What about protectionism? The U.S. farm sector is hugely dependent on access to world markets, much more so than the economy as a whole. American soybean growers export half of what they produce; wheat farmers export 46 percent of their crop. China, in particular, has become a key marketfor U.S. farm products. That’s why Trump’s recent rage-tweeting over trade, which raised the prospect of an expanded trade war, sent grain markets to a 42-year low.

If Trump succeeds in plunging us into a full-blown trade war, which certainly seems more likely than not, Krugman says American imports and exports will both shrink — and since farmers rely disproportionately on exporting, they will be the biggest losers.

The harm being done to rural America by Trump leads to that perennial question: why do so many of the people bearing the brunt of his ignorance continue to support him?

Krugman delicately suggests that it has to do with “cultural factors”–by which he means hostility to immigrants and resentment of coastal elites they believe look down on rural America. (What Krugman calls hostility to immigrants is, if the research is to be believed, part of a much larger and more ingrained hostility to non-whites and non-Christians.)

Krugman thinks that rural America’s support for Trump may start to crack as the negative effects of his policies become too obvious to miss. I’m less sanguine.

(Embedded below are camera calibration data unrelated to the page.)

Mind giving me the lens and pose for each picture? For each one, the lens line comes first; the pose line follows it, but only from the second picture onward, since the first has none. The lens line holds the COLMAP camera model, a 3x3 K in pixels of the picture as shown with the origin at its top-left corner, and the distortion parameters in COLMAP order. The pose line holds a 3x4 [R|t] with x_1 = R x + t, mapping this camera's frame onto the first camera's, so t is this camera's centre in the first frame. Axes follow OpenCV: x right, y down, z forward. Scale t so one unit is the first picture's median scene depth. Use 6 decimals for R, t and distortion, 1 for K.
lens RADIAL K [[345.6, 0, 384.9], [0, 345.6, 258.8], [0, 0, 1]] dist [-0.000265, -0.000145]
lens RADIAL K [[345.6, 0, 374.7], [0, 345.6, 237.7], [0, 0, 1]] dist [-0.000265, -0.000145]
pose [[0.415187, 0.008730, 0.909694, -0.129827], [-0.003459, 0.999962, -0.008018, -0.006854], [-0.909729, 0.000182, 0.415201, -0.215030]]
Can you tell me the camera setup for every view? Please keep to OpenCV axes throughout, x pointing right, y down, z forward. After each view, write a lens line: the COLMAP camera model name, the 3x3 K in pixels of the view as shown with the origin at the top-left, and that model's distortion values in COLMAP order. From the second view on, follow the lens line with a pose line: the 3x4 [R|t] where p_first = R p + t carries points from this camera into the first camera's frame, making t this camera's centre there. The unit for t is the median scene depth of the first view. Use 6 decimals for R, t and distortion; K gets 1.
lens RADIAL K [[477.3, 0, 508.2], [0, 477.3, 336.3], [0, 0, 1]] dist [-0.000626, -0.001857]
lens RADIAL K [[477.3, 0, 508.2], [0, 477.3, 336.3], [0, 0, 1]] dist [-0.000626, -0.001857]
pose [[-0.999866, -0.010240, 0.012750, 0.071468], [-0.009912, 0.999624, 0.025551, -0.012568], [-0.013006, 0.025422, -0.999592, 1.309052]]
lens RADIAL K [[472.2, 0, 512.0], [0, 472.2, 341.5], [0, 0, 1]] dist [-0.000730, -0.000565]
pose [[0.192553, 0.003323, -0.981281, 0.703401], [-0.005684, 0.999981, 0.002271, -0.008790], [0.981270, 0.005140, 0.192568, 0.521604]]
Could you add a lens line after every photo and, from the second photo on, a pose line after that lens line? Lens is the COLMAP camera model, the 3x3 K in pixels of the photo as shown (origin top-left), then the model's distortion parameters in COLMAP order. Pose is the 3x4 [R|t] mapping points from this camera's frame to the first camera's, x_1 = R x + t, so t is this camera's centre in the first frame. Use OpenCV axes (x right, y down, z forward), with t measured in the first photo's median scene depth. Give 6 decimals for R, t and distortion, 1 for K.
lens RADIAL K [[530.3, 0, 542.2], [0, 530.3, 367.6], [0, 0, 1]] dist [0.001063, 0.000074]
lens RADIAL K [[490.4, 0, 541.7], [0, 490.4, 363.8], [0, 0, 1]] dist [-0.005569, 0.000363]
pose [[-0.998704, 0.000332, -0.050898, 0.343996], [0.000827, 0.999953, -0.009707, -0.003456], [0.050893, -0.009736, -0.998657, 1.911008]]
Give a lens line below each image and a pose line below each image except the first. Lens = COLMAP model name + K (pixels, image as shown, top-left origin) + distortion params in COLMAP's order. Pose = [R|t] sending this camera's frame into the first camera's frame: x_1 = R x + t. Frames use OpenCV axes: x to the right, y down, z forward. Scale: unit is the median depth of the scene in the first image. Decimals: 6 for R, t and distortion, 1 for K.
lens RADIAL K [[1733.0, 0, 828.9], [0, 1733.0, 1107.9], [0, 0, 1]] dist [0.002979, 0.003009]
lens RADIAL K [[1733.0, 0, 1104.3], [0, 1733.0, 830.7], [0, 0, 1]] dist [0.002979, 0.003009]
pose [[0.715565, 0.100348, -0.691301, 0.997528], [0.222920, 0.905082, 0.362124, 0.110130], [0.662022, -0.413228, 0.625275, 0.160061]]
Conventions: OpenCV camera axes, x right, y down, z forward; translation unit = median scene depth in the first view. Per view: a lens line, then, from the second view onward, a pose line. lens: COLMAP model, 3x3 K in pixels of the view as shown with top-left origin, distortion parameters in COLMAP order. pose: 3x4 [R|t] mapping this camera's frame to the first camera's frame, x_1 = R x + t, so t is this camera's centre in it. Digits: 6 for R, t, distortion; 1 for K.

When we so-called “elitists” talk about “voting ones interests,” we are almost always referring to economic interests. When I listen to Trump supporters–when they post angry diatribes on Facebook or are interviewed for a new program–what I hear is a very different view of what constitutes their interests.

Economic reality be damned. Trump voters are defending their vision of America, and that vision is white, heterosexual, and fundamentalist Christian. So long as they believe Trump is hurting people who fall outside that narrow category, he’s their guy.